Er ergriff das Wort zuerst wieder. »Helene,« sagte er ernst, »seit ich Dich kennen lernte, ist mir das Leben wie etwas Höheres erschienen, als ich es je zuvor betrachtet hatte. Mir scheint, als wäre noch eine neue und schwierigere Pflicht zu denen gekommen, für welche ich vorbereitet war – eine Pflicht, Helene, Deiner würdig zu werden. Wirst Du lächeln? Nein, Du wirst nicht lächeln, wenn ich sage, daß ich schon Augenblicke des Ehrgeizes gehabt habe. Bisweilen, als Knabe, den Plutarch in der Hand, müßig unter den alten Cedern zu Laughton hingestreckt, bisweilen auch als Seemann, wenn während einer Windstille auf dem atlantischen Meere meine Ohren wieder mit Geschichten von Collingwood und Nelson erfüllt wurden; da stahl ich mich von meinen Kameraden hinweg und blickte sinnend über das unendliche Meer. Aber als diese reiche Erbschaft auf mich überging, und ich selbst nicht mehr nöthig hatte, mein Glück zu suchen, mir meinen Rang zu schaffen, da wurden solche Träume seltener und seltener. Ist es nicht wahr, daß Reichthum uns damit verhöhnt, unberühmt zu seyn? Ja, ich verstehe, während ich spreche, warum gerade die Armuth Ardworths Energie stärkt, mich aber beugt. Aber seit ich Dich kennen lernte, theuerste Helene, kehren mir diese Träume lebhafter denn je zurück. Wer Dich in Anspruch nimmt, sollte, müßte wohl etwas edler als die Menge seyn! Helene!« und er erhob sich rasch von einem unwiderstehlichen Antrieb bewegt – »Ich werde nicht zufrieden seyn, bis Du ebenso stolz auf Deine Wahl bist, als ich auf die meinige!«
Während er so sprach und blickte, schien er das Knabenhafte auf immer abgestreift zu haben. Der ungewöhnliche Nachdruck und Ernst seiner Worte, denen sein Ton sogar Beredtsamkeit lieh – das feste Leuchten seiner dunkeln Augen – seine aufrechte elastische Gestalt – Alles hatte die Würde des Mannes. Helene blickte ihn schweigend an, mit so vollem Herzen, daß sie nicht zu Worten kommen konnte, und statt deren Thränen vergoß.
Dieser Anblick brachte ihn sogleich zu sich selbst. Er kniete neben ihr nieder, umschlang sie mit seinen Armen – es war seine erste Umarmung – und küßte ihre Thränen hinweg.
»Wodurch habe ich Dich betrübt? warum weinst Du?«
»Laß mich nur weinen, Percival, theurer Percival!

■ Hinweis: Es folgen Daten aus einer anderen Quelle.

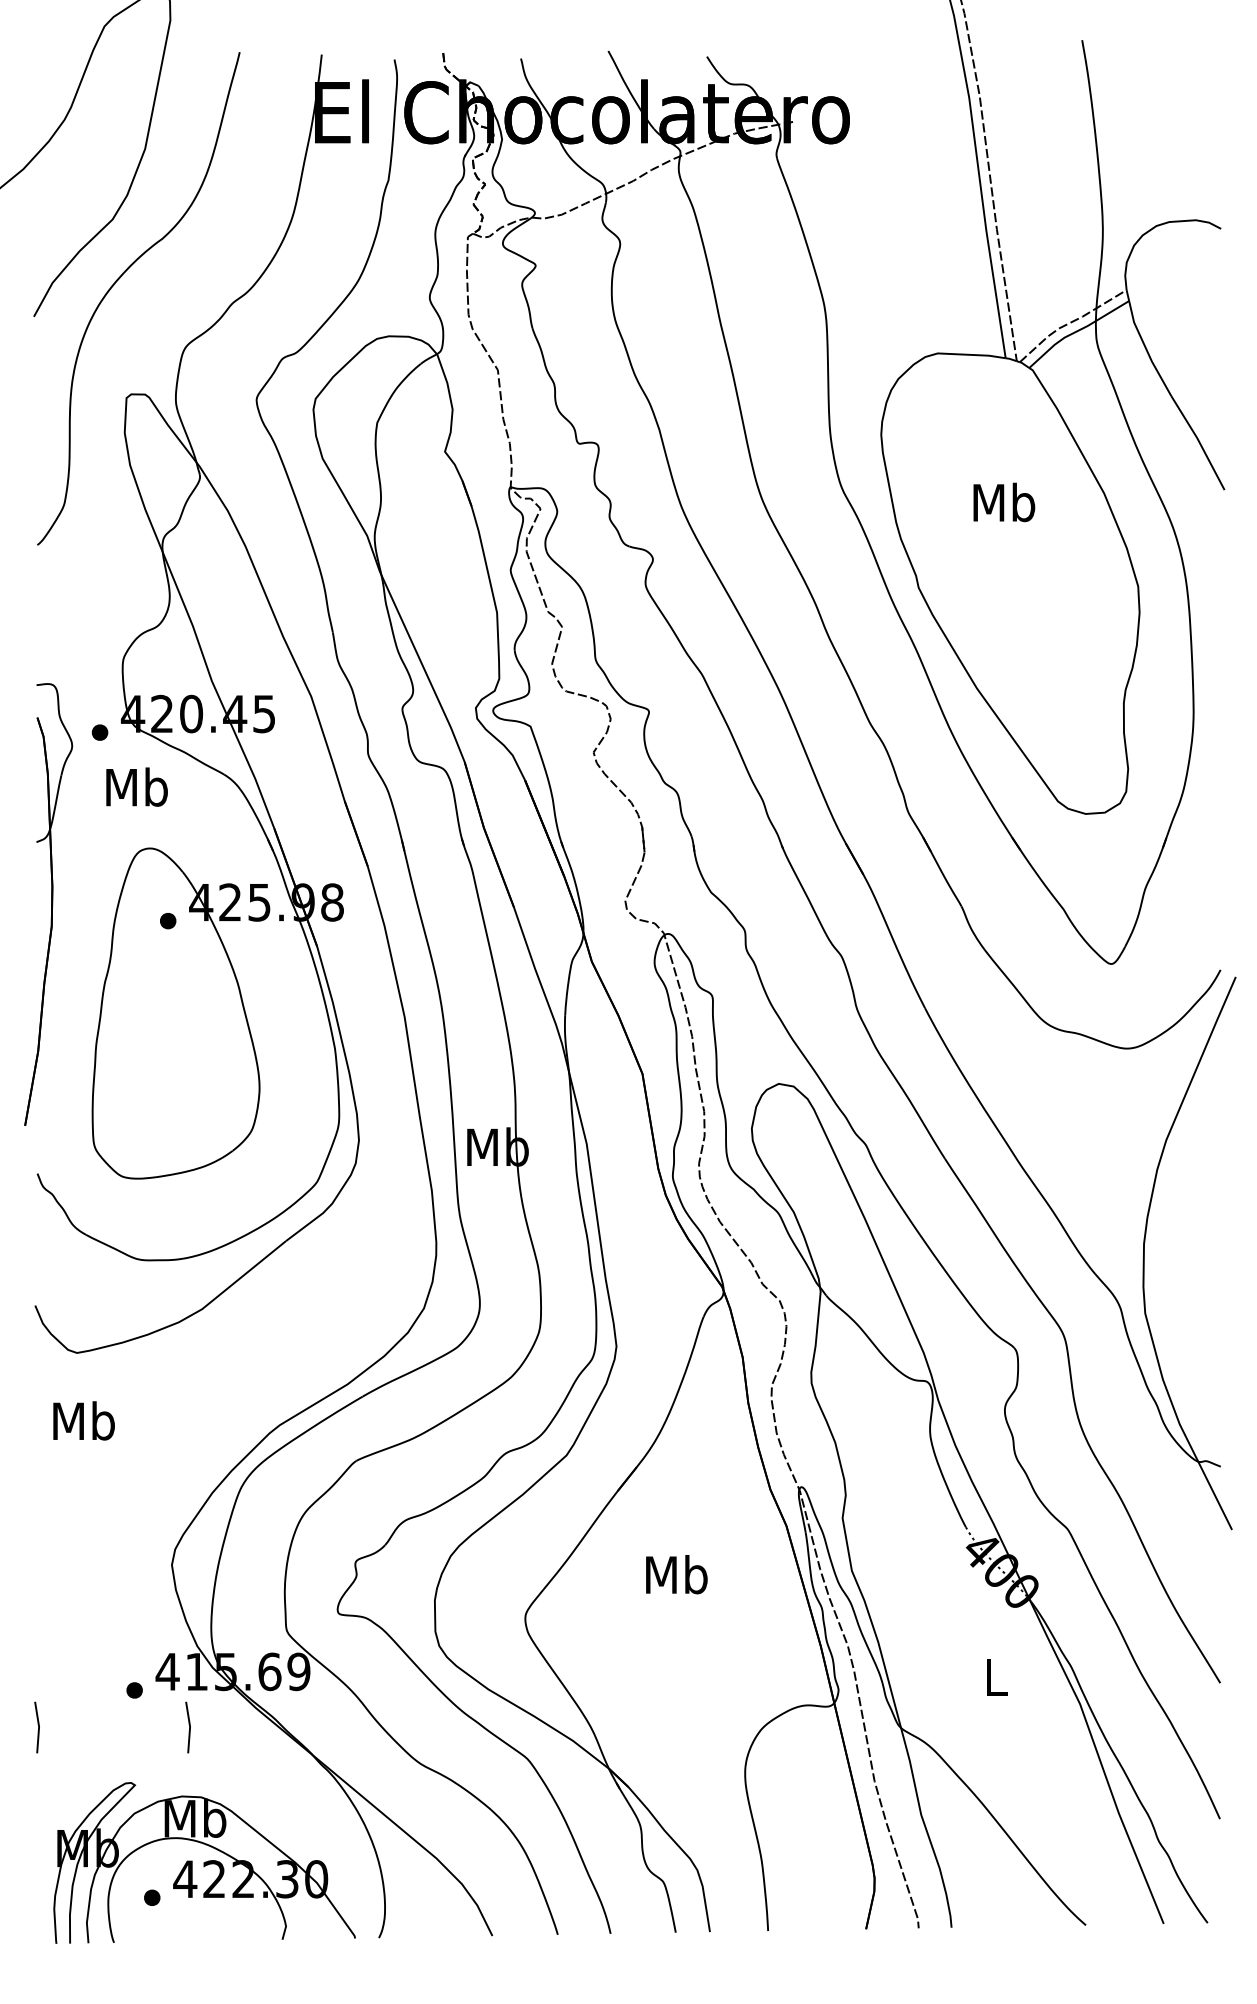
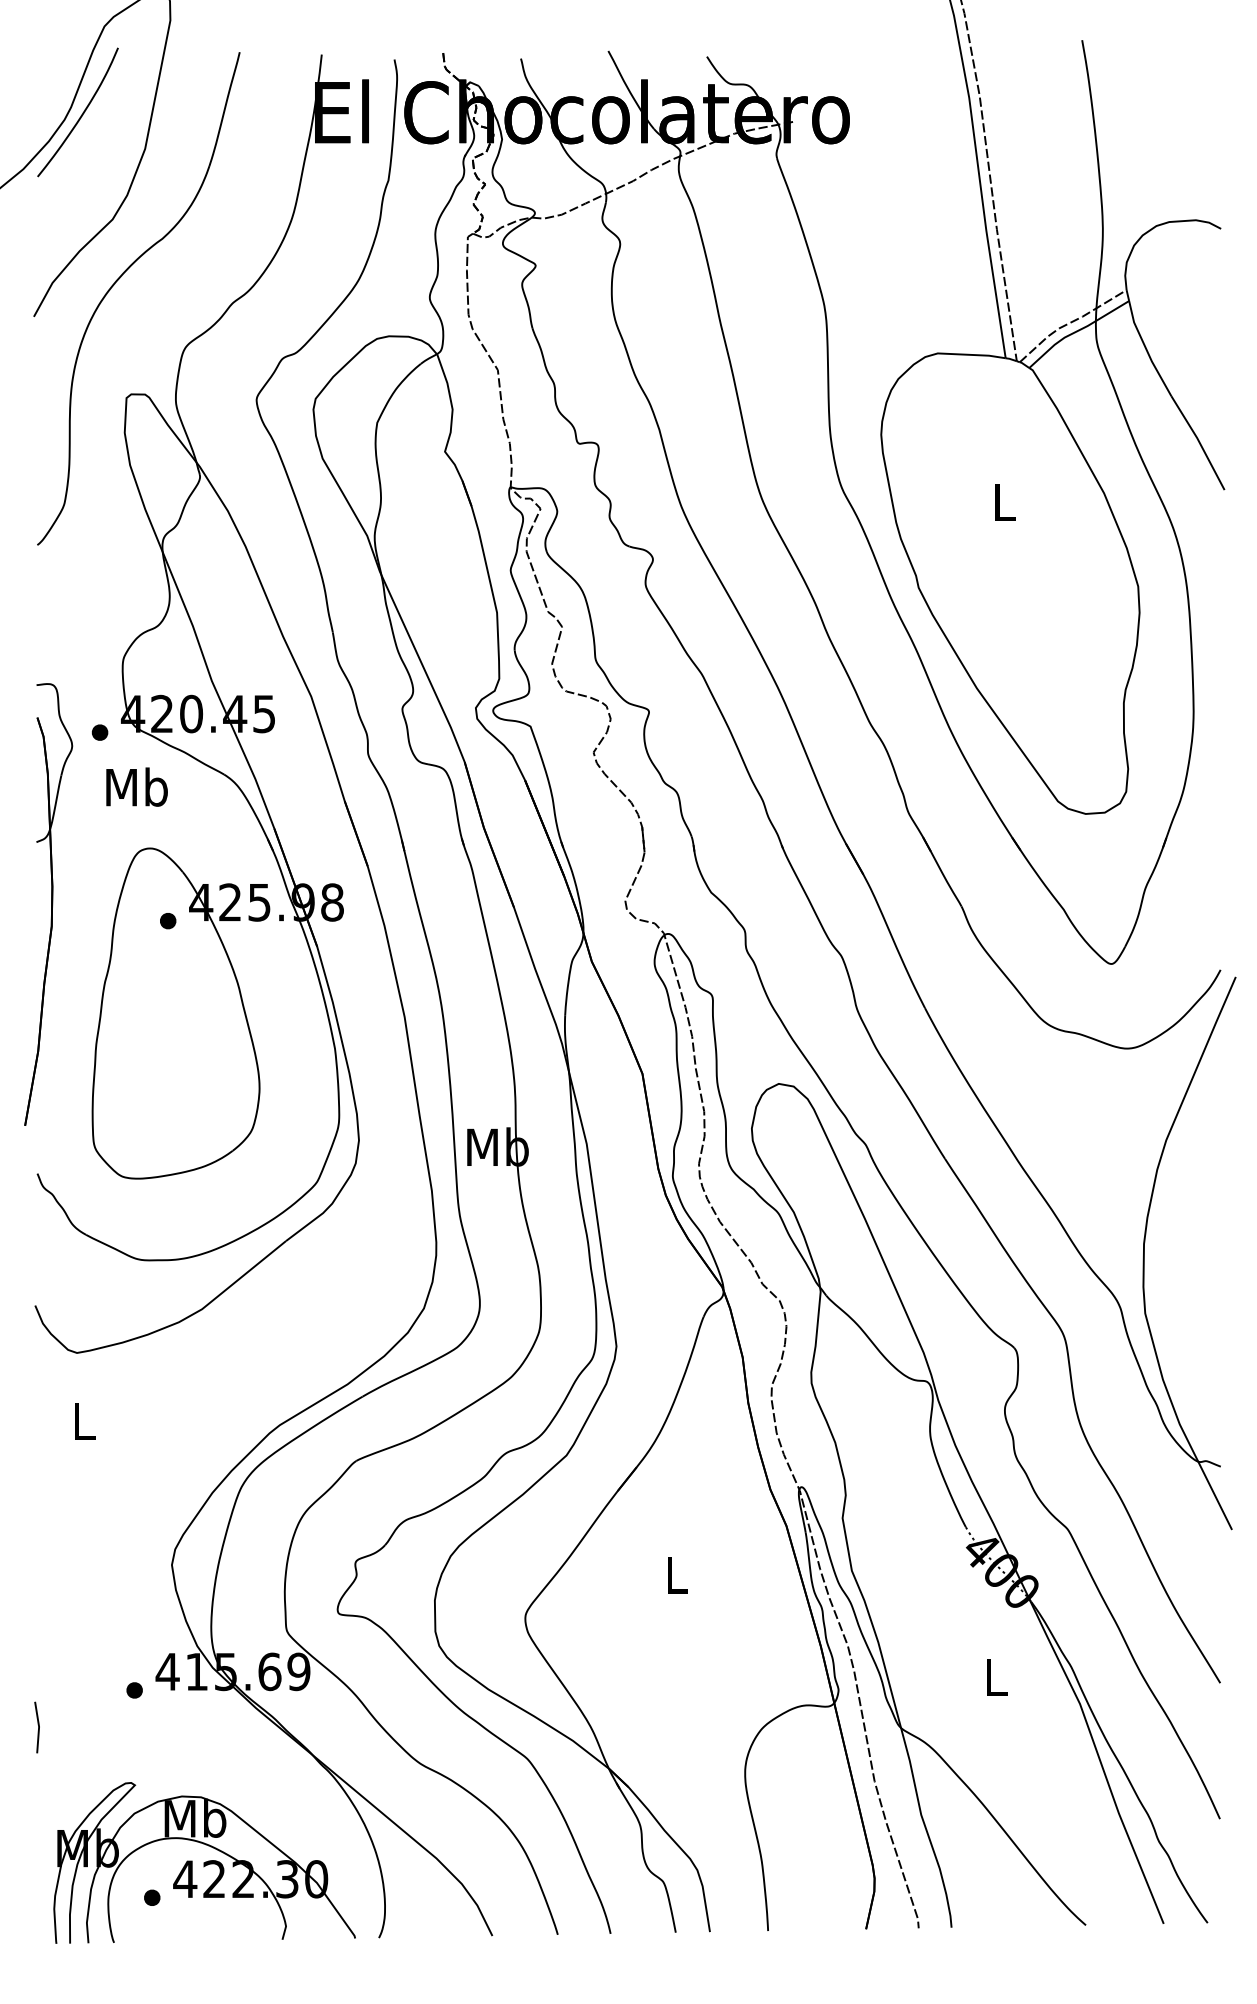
curve at (80, 115): none -> present
text at (1004, 502): Mb -> L
text at (83, 1420): Mb -> L
text at (676, 1574): Mb -> L
line at (189, 1727): present -> none
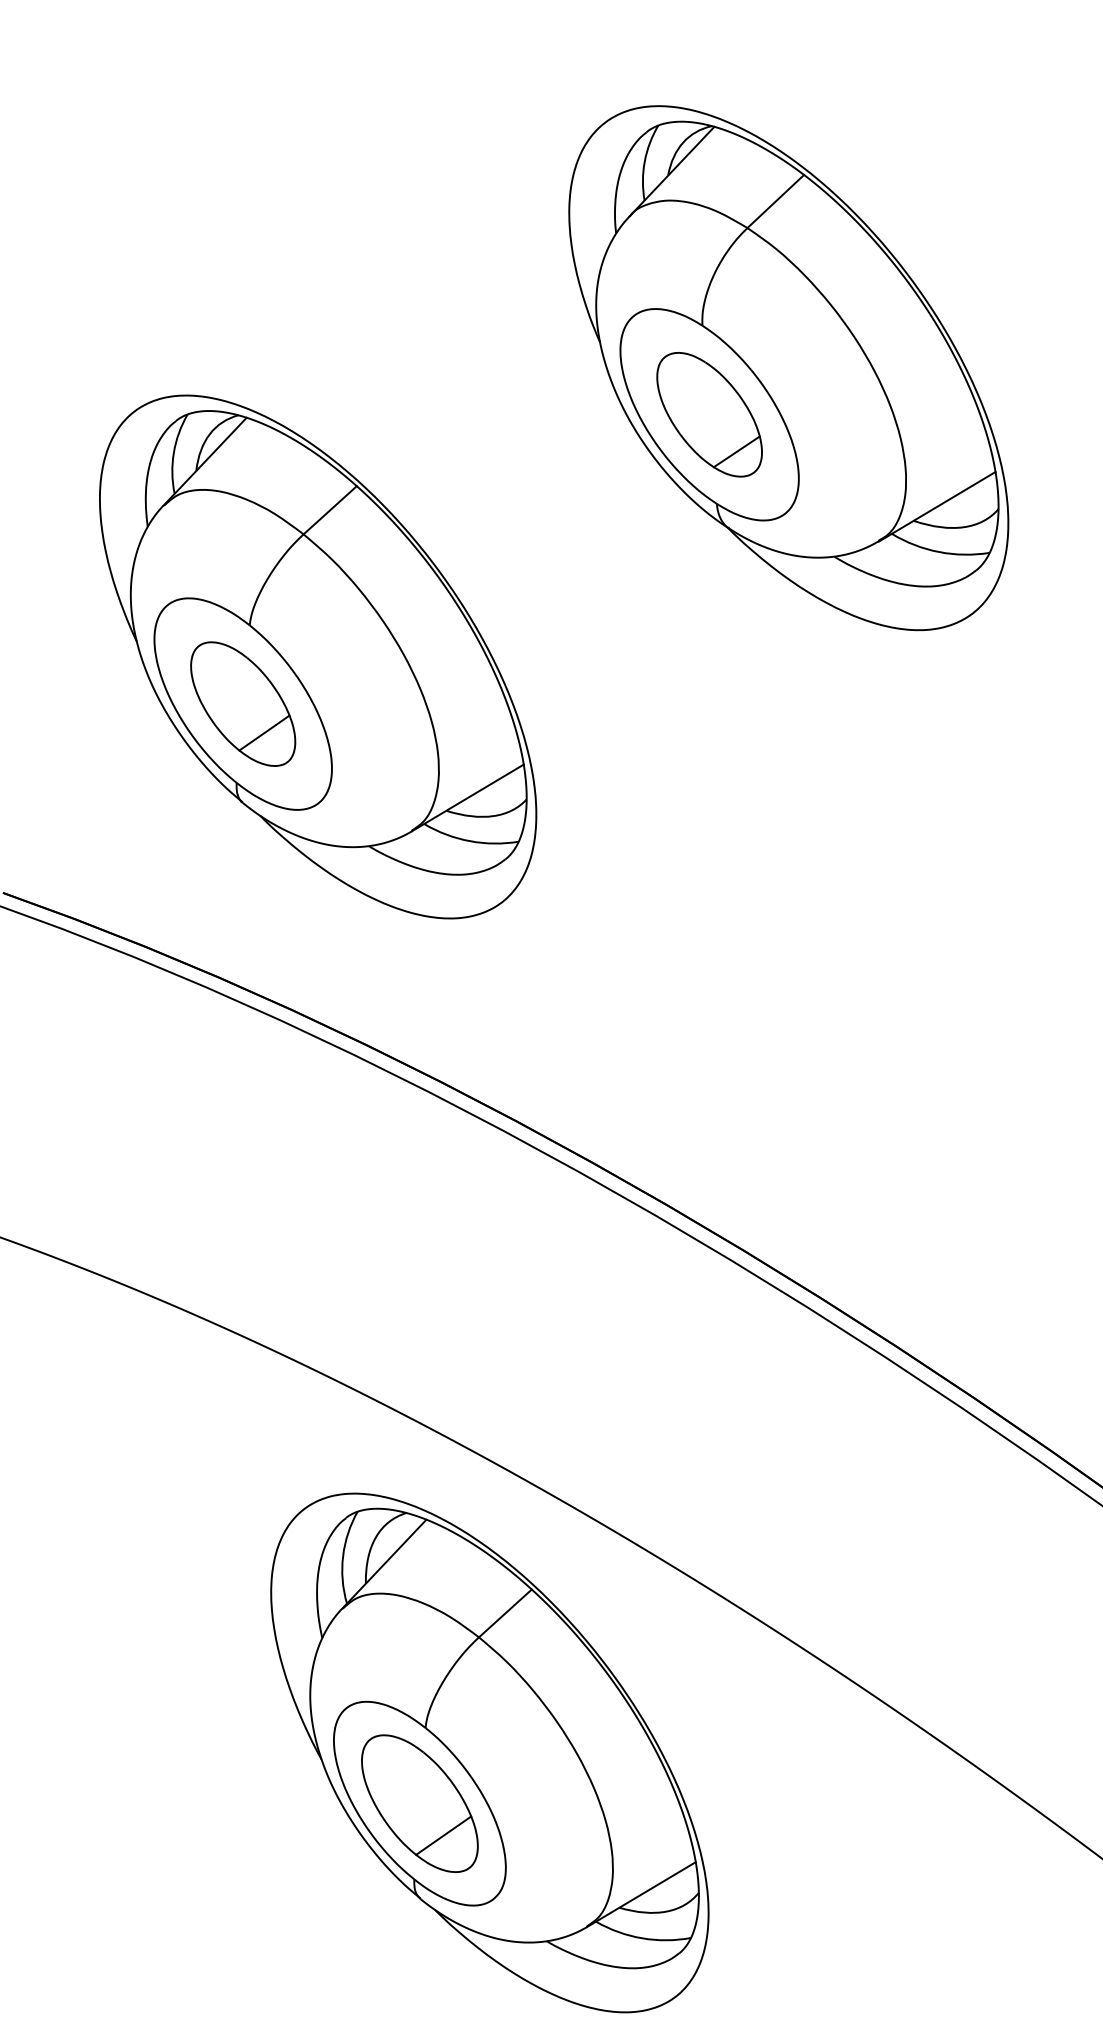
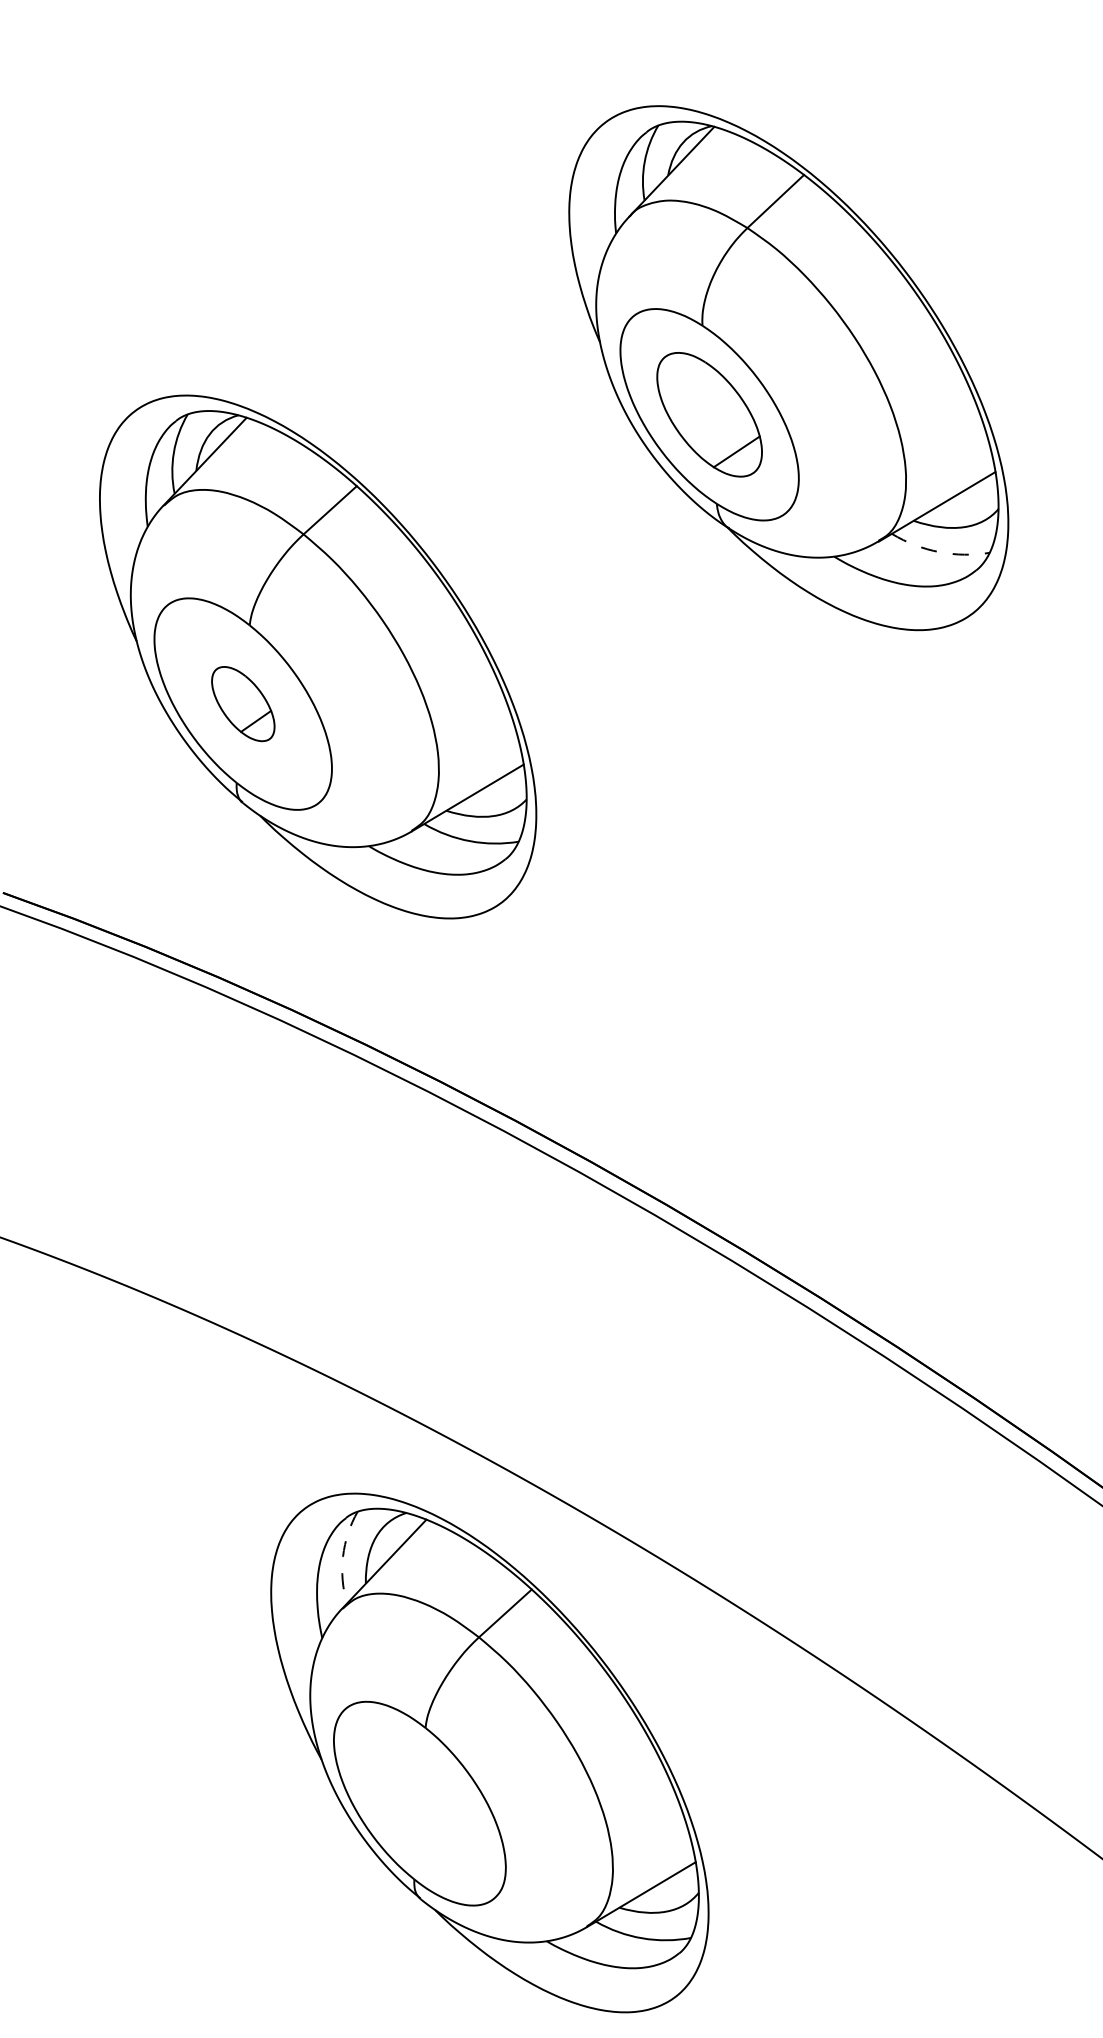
arc at (939, 552): solid -> dashed
part at (243, 703) size: 107x126 px -> 65x77 px
arc at (343, 1556): solid -> dashed
part at (419, 1803): present -> none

Diese Thränen sind wie Gebet – Sie sprechen zum Himmel – und von Dir!«
»O!« begann sie dann wieder, als sie sich endlich sammelte, »wenn ich, wie mir bisweilen, gerade während Du bei mir bist, eine eiskalte und namenlose Ahnung zuzuflüstern scheint, wenn ich für so vieles Glück nicht bestimmt bin – wenn ich Dein Geschick nicht theilen kann – wenn wir getrennt werden!«
»Was kann uns trennen?« rief Percival in leidenschaftlicher Unruhe. Helene seufzte tief, und während sie sanft das Haupt neigte, sagte sie: »Nicht nicht auf dem nämlichen geweihten Boden der Altar und das Grab? Wenn ich vor Dir gehen sollte, Percival, so denke, daß ich Dich immer sehe, daß Deiner noch immer dieselbe glänzende Bestimmung harrt – denke, daß Derjenige, der so edel strebte, einer irdischen Liebe werth zu seyn, immer Gottes würdig seyn muß.«
Sie legte ihre Hand auf die seinige, als sie schwieg; ihre Berührung war kalt und diese Kälte drang ihm durchs Herz; die Thränen auf ihren Wangen waren getrocknet, aber sie glänzten noch in den andächtig emporgerichteten Augen. Er hätte gesprochen, allein die Stimme versagte ihm. Es zog etwas von ihren Ahnungen in sein eigenes Herz. Und während sie so schwiegen, näherte sich über den Rasen ein geräuschloser Schritt und zwischen ihnen und dem Sonnenlicht stand Gabriel Varney.